5 questions to test your understanding

Score: 0 / 5
Question 1 Multiple Choice

A student constructs a computable function f such that for any (M, w), f(M, w) = ⟨M'⟩ where M' accepts all inputs iff M halts on w. She claims this proves L_total = {⟨M⟩ : M halts on every input} is undecidable. Why does her construction succeed?

ABecause f is computable, any problem reducible from it must be decidable
BBecause if L_total were decidable, composing a decider for L_total with f would decide HALT, contradicting HALT's undecidability
CBecause f reduces L_total to HALT, showing L_total is no harder than HALT
DBecause M' accepts all inputs, proving totality is a trivial property
Question 2 Multiple Choice

A researcher shows that language A ≤_m language B, and B is known to be decidable. What can be concluded about A?

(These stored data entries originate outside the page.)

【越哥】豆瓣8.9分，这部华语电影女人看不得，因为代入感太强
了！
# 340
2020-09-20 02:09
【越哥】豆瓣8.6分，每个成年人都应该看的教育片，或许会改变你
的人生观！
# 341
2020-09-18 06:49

AA is undecidable — the reduction shows A is at least as hard as B
BA is decidable — the reduction function combined with a decider for B decides A
CNothing — many-one reductions do not preserve decidability
DA is decidable only if the reduction function is injective
Question 3 True / False

To prove L is undecidable via reduction from HALT, the reduction function f must satisfy: (M, w) ∈ HALT if and only if f(M, w) ∈ L.

TTrue
FFalse
Question 4 True / False

Showing that HALT ≤_m L (HALT reduces to L) proves that HALT is undecidable, since L's undecidability transfers back to HALT.

TTrue
FFalse
Question 5 Short Answer

Why does the direction of a many-one reduction matter when proving undecidability? What goes wrong if the reduction runs in the wrong direction?